Lingga terbangun mendadak, tubuhnya basah oleh keringat dingin. Nafasnya memburu.
Tapi matanya langsung membelalak saat mendengar suara berdesis di luar kamar yang seharusnya sepi itu. Seperti suara napas kasar… atau bisikan yang mengendap-endap dari luar ruangan.
Ia menoleh cepat ke arah jendela kamar, tempat gelap yang tak tersentuh cahaya lampu minyak.
"Siapa… di sana?!" teriak Lingga, tubuhnya refleks bangkit dari ranjang.
Namun yang ia lihat hanya kegelapan yang terasa… terlalu pekat.

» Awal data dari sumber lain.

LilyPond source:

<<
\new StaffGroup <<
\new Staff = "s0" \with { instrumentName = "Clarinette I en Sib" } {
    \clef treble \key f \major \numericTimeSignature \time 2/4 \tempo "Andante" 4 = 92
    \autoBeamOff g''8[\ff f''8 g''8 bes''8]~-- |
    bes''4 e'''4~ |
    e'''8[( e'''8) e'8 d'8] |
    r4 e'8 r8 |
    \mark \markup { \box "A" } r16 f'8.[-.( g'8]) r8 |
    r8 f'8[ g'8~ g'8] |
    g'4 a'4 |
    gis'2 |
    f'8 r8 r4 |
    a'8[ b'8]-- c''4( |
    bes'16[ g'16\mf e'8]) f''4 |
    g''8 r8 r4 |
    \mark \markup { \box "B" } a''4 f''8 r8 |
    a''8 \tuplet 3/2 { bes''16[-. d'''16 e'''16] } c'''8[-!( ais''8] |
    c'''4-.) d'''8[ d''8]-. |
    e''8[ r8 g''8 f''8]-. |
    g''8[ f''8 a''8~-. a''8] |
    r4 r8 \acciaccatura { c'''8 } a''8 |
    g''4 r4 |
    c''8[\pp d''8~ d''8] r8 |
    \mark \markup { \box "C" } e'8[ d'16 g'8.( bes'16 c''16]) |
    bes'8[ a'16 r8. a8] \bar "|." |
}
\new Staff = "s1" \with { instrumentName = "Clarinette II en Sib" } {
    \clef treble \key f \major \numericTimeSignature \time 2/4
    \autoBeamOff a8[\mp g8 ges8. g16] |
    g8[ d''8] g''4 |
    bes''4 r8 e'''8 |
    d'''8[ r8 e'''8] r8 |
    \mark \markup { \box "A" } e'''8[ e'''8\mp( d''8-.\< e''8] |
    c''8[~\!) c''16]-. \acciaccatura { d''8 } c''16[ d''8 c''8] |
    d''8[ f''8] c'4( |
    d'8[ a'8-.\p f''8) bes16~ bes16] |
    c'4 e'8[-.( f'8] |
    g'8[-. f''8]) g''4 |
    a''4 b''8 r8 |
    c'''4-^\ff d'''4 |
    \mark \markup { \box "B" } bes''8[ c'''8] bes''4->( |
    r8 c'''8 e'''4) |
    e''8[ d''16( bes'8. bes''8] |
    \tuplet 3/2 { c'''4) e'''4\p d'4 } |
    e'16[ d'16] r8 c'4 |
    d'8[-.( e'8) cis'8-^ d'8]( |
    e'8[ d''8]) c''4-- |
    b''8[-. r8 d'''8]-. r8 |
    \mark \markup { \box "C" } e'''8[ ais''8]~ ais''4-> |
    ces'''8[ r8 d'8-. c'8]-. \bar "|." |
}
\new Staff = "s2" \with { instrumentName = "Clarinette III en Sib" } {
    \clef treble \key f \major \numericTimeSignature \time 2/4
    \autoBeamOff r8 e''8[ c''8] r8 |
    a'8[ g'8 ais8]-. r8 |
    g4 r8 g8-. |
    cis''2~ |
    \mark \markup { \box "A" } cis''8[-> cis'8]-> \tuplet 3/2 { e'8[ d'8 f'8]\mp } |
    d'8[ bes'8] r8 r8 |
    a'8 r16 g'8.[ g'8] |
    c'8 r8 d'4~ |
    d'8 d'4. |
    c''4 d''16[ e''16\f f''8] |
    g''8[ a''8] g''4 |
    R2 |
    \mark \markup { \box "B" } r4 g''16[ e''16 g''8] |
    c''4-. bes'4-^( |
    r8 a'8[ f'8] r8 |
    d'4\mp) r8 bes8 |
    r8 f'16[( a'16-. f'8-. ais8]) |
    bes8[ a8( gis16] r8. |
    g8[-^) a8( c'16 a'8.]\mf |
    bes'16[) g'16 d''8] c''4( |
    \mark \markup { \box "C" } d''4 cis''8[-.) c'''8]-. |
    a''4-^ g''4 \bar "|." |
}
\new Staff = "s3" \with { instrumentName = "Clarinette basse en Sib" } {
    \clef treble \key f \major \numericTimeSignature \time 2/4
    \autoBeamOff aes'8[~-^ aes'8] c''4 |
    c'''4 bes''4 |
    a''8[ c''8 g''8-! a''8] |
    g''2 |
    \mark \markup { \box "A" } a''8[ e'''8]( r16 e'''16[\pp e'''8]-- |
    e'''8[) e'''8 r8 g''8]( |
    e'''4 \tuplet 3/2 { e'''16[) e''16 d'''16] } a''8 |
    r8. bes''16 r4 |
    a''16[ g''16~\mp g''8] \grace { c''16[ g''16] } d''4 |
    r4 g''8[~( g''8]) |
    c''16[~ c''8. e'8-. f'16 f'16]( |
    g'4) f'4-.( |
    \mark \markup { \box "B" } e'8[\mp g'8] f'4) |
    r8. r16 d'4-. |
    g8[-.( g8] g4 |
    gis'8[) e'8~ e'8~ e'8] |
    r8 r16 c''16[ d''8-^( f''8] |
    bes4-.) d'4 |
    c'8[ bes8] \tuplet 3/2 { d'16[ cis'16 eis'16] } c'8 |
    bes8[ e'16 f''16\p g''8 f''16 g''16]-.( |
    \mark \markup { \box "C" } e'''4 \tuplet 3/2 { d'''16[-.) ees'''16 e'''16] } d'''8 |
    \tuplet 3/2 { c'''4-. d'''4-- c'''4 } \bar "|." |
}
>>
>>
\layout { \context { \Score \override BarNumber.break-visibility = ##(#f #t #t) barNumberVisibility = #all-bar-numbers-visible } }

Tapi suara itu… suara itu jelas nyata.
Lingga menelan ludah. Tiba-tiba ia teringat cincin di jarinya yang dingin seperti es. Cincin Pengekang Tujuh Jiwa itu terasa bergetar lemah… seolah ikut merasakan adanya sesuatu yang tak beres.
Di luar kamar, angin malam berembus lebih kencang, dan kabut mulai menyelinap masuk dari celah jendela yang tak sepenuhnya rapat.
Lingga menggenggam erat cincin itu, napasnya masih memburu. "Apa… ini ujian yang dimaksud Syaidra…?"
Dan di saat itu pula… suara itu terdengar lagi, lebih dekat.